The volume mode specifies the specific mode of a volume, with two modes available:

Filesystem

Volumes with volumeMode set to filesystem are mounted to a directory in the Pod.
Block

Setting the volumeMode attribute to block allows the volume to be used as a raw block device.

Access mode

The access mode refers to the specific access method supported by persistent volumes. Persistent volumes can be mounted to the host system in any way supported by the resource provider. The access modes supported by persistent volumes differ depending on the capabilities of the resource provider. There are several access modes available:

ReadWriteOnce

The volume can be mounted by a single node in read-write mode. The ReadWriteOnce access mode also allows multiple Pods running on the same node to access the volume.
ReadOnlyMany

The volume can be mounted by multiple nodes in read-only mode.
ReadWriteMany

The volume can be mounted by multiple nodes in read-write mode.
ReadWriteOncePod

The volume can be mounted by a single Pod in read-write mode. If you need to ensure that only one Pod in the entire cluster can read or write to that PVC, use the ReadWriteOncePod access mode. This mode only supports CSI volumes and requires Kubernetes version 1.22 or later.

AKE supports three access modes: ReadWriteOnce, ReadOnlyMany, and ReadWriteMany.

CNI

CNI (Container Network Interface) defines the standard interface for configuring networks for containers.

External load balancer

The external load balancer provides an externally accessible IP address to Kubernetes Service objects that can send traffic to the correct port of the cluster node.

Ingress

Ingress is an API object that manages external access to services in a cluster, typically HTTP. Ingress can provide load balancing, SSL termination, and name-based virtual hosting.

Kubeconfig file

A kubeconfig file is a configuration file used by Kubernetes that stores information to access Kubernetes clusters. It includes details such as clusters, users, namespaces, and authentication mechanisms. For example, the kubectl command-line tool can use the kubeconfig file to find and select the required information for the cluster and communicate with the cluster's API server.

Content library

The content library is a feature in AOC that allows the user to store and manage VM templates and ISO images. The user can manage VM templates and ISO images all through the content library function. If the user has more than one Arcfra Cloud Operating System (ACOS) cluster to manage, VM templates and ISO images can be shared across clusters using the content library, provided that the virtualization platform is Arcfra Virtualization Engine (AVE).
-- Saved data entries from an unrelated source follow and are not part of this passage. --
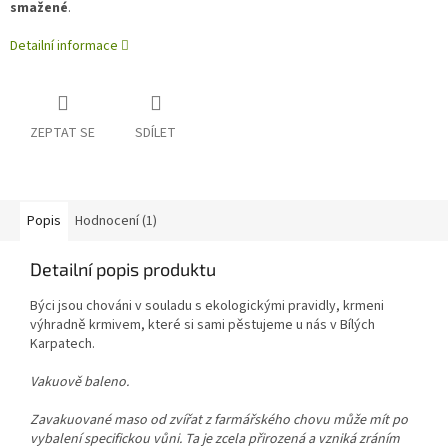
smažené
.
Detailní informace
ZEPTAT SE
SDÍLET
Popis
Hodnocení (1)
Detailní popis produktu
Býci jsou chováni v souladu s ekologickými pravidly, krmeni
výhradně krmivem, které si sami pěstujeme u nás v Bílých
Karpatech.
Vakuově baleno.
Zavakuované maso od zvířat z farmářského chovu může mít po
vybalení specifickou vůni. Ta je zcela přirozená a vzniká zráním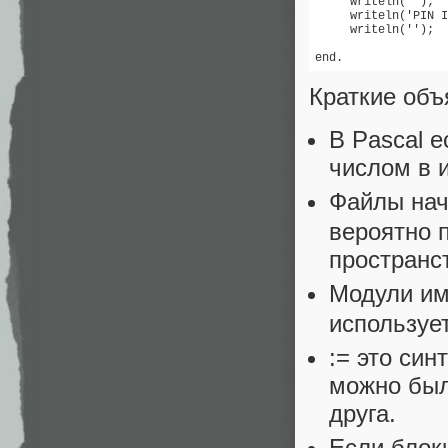
     writeln('');

     writeln('PIN I
     writeln('');

end.
Краткие объ
В Pascal е
числом в 
Файлы нач
вероятно 
пространс
Модули им
используе
:= это си
можно был
друга.
Если блок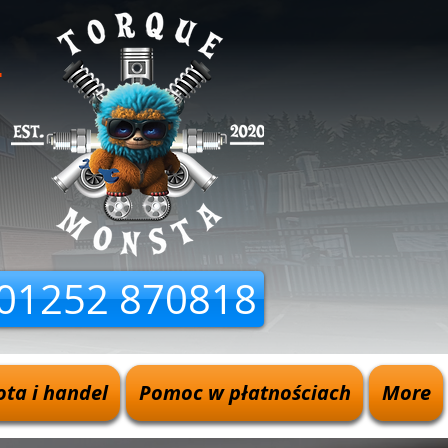
D
01252 870818
ota i handel
Pomoc w płatnościach
More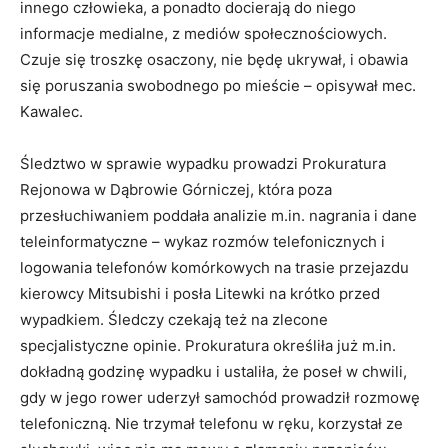
innego człowieka, a ponadto docierają do niego
informacje medialne, z mediów społecznościowych.
Czuje się troszkę osaczony, nie będę ukrywał, i obawia
się poruszania swobodnego po mieście – opisywał mec.
Kawalec.
Śledztwo w sprawie wypadku prowadzi Prokuratura
Rejonowa w Dąbrowie Górniczej, która poza
przesłuchiwaniem poddała analizie m.in. nagrania i dane
teleinformatyczne – wykaz rozmów telefonicznych i
logowania telefonów komórkowych na trasie przejazdu
kierowcy Mitsubishi i posła Litewki na krótko przed
wypadkiem. Śledczy czekają też na zlecone
specjalistyczne opinie. Prokuratura określiła już m.in.
dokładną godzinę wypadku i ustaliła, że poseł w chwili,
gdy w jego rower uderzył samochód prowadził rozmowę
telefoniczną. Nie trzymał telefonu w ręku, korzystał ze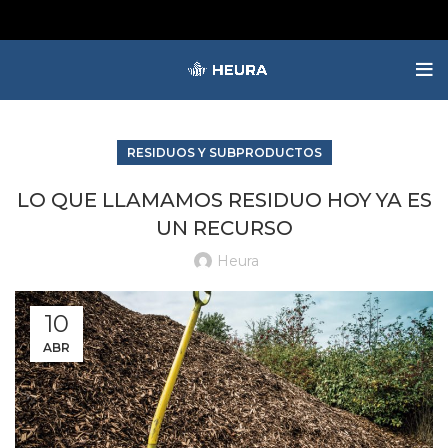
RESIDUOS Y SUBPRODUCTOS
LO QUE LLAMAMOS RESIDUO HOY YA ES
UN RECURSO
Heura
10
ABR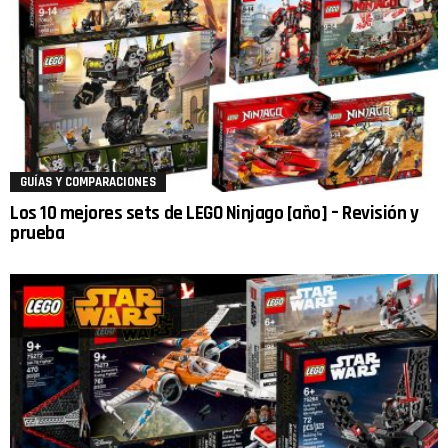
GUÍAS Y COMPARACIONES
Los 10 mejores sets de LEGO Ninjago [año] – Revisión y
prueba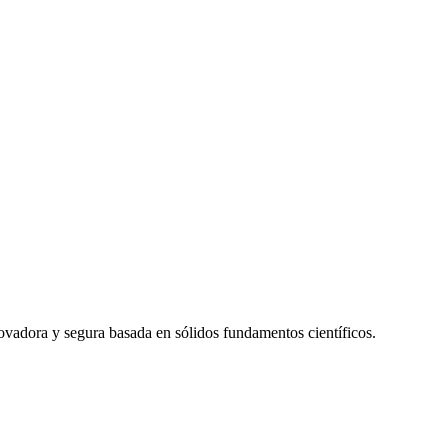
novadora y segura basada en sólidos fundamentos científicos.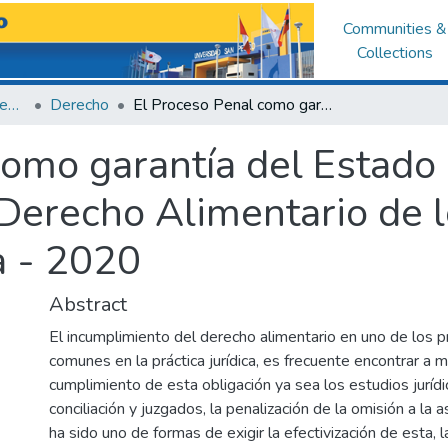
Communities &
Collections
Facultad de Derecho y Ciencias Políticas
Derecho
El Proceso Penal como garantía del Estado Peruano para el cumplimiento del Derecho Alimentario de los niños y adolescentes Lima - 2020
como garantía del Estado
Derecho Alimentario de l
a - 2020
Abstract
El incumplimiento del derecho alimentario en uno de los
comunes en la práctica jurídica, es frecuente encontrar a 
cumplimiento de esta obligación ya sea los estudios jurídi
conciliación y juzgados, la penalización de la omisión a la a
ha sido uno de formas de exigir la efectivización de esta, 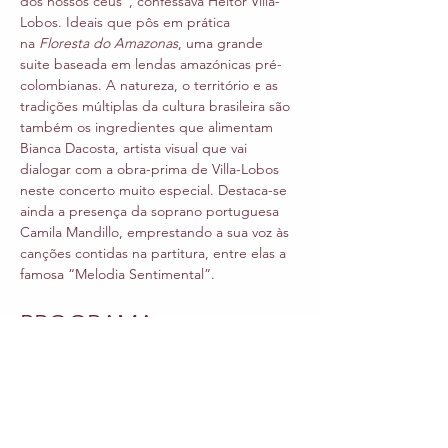
dos nossos céus”, confessava Heitor Villa-
Lobos. Ideais que pôs em prática 
na 
Floresta do Amazonas
, uma grande 
suite baseada em lendas amazónicas pré-
colombianas. A natureza, o território e as 
tradições múltiplas da cultura brasileira são 
também os ingredientes que alimentam 
Bianca Dacosta, artista visual que vai 
dialogar com a obra-prima de Villa-Lobos 
neste concerto muito especial. Destaca-se 
ainda a presença da soprano portuguesa 
Camila Mandillo, emprestando a sua voz às 
canções contidas na partitura, entre elas a 
famosa “Melodia Sentimental”. 
PROGRAMA
Orquestra Sinfónica do Porto Casa da 
Música
Michael Wendeberg
 direção musical 
Camila Mandillo
 soprano 
Bianca Dacosta
 artista visual 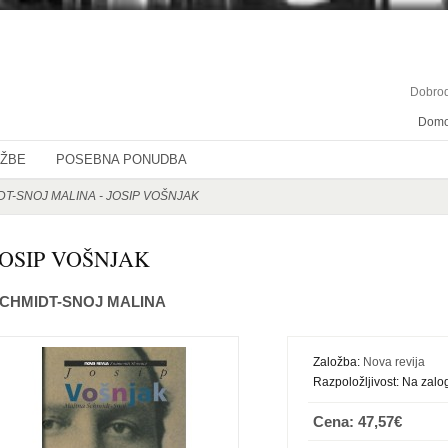
Dobrod
Dom
OŽBE
POSEBNA PONUDBA
T-SNOJ MALINA - JOSIP VOŠNJAK
JOSIP VOŠNJAK
CHMIDT-SNOJ MALINA
Založba:
Nova revija
Razpoložljivost:
Na zalog
Cena: 47,57€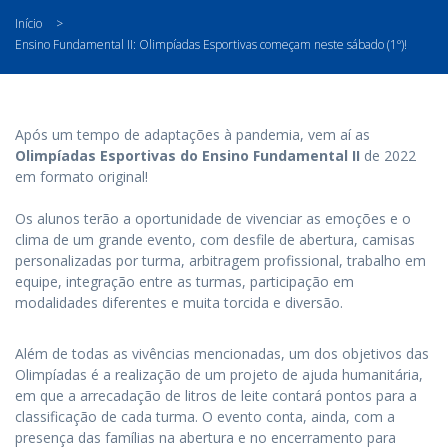
Início
>
Ensino Fundamental II: Olimpíadas Esportivas começam neste sábado (1º)!
Após um tempo de adaptações à pandemia, vem aí as
Olimpíadas Esportivas do Ensino Fundamental II
de 2022
em formato original!
Os alunos terão a oportunidade de vivenciar as emoções e o
clima de um grande evento, com desfile de abertura, camisas
personalizadas por turma, arbitragem profissional, trabalho em
equipe, integração entre as turmas, participação em
modalidades diferentes e muita torcida e diversão.
Além de todas as vivências mencionadas, um dos objetivos das
Olimpíadas é a realização de um projeto de ajuda humanitária,
em que a arrecadação de litros de leite contará pontos para a
classificação de cada turma. O evento conta, ainda, com a
presença das famílias na abertura e no encerramento para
In AKE, the user will need the content library to manage and distribute Kubernetes node templates.

GPU driver

The vGPU software package officially released by NVIDIA contains NVIDIA Virtual GPU Manager and NVIDIA Graphics Driver. The NVIDIA Graphics Driver is deployed in virtual machines using GPUs to enable them to use GPU devices, which will be referred to as "GPU driver" in the following text.

vGPU driver

The vGPU software package officially released by NVIDIA contains NVIDIA Virtual GPU Manager and NVIDIA Graphics Driver. The NVIDIA Virtual GPU Manager is a driver deployed on the virtualization platform to provide vGPU functionality for virtual machines. Arcfra has modified and adapted the NVIDIA Virtual GPU Manager, which is released with ACOS and will be referred to as "vGPU driver" in the following text.

Rolling update cluster

A cluster rolling update refers to the process of updating or upgrading an AKE cluster by gradually creating new cluster nodes to replace the old ones and migrating workloads from the old nodes to the new ones, ensuring that workloads can continue running uninterrupted. If an error occurs during the update or upgrade of the cluster, it can be easily rolled back to the previous state.